Written task – Extend the article about what the U.S. military pays for fuel, picking up right after its final sentence.

You know who's not getting cheap gas? The US military

U.S. soldiers with military vehicles during a training mission in the Laghman province of Afghanistan, December 15, 2014.
Lucas Jackson | Reuters
U.S. soldiers with military vehicles during a training mission in the Laghman province of Afghanistan, December 15, 2014.

Yes, the price of oil is in a free fall, and a gallon of gas at the station is falling fast, even below two dollars in some parts of the country. But you know who's not getting cheap gas? The U.S. military.

It's paying 100 times the price the rest of us are. The total cost of getting fuel where it needs to be is skyrocketing the cost for military gas. At a burn rate of 300,000 barrels of oil per day, the Department of Defense consumes 1.5 percent of total national consumption, and is the largest user of energy in America. As a result, it is the biggest proponent of clean energy. Even a total cost of $100 per gallon would be a steal for the military. That's because its calculations on energy costs are very different than for a regular consumer.

Source data –
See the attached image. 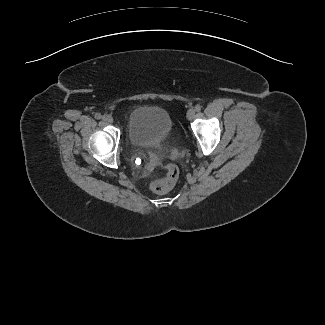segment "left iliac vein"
<instances>
[{"mask_svg":"<svg viewBox=\"0 0 325 325\" xmlns=\"http://www.w3.org/2000/svg\"><path fill=\"white\" fill-rule=\"evenodd\" d=\"M195 114H196L195 109H193V108L189 109V110L187 111V119H188L189 121L193 120L194 117H195Z\"/></svg>","mask_w":325,"mask_h":325,"instance_id":"4c4485c4","label":"left iliac vein"}]
</instances>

Answer to the task –
The $400 price tag, as spoken by Gen. James Conway to a Navy Energy Forum, is based on the "fully burdened" cost of fuel, adding up the price for security and transportation every step along the way. In places such as Afghanistan, transportation is a major problem. Cargo flights, helicopters and parachute drops are necessary to avoid extremely dangerous land fuel convoys.

Ashton Carter, the current nominee for defense secretary, once said: "Next to Antarctica, Afghanistan is probably the most incommodious place to be trying to fight a war.... It's landlocked, rugged [and] the road network is much thinner than Iraq, and it has fewer airports." It's not just money; so many soldier deaths are a result of just moving fuel.

To be fair, there has been a lot of debate and controversy on the true cost of fuel. According to National Defense Magazine, basic gas costs $2.82, and then quickly rises to $13 and $42 depending on transportation methods, and up to $100 to $600 in some hostile areas. In the past, the Pentagon has been criticized for not knowing its true fuel cost, which was a more obvious issue a few years ago when oil prices were over $100 per barrel. Even even with today's cheap gas, the military is still paying more than we could ever imagine.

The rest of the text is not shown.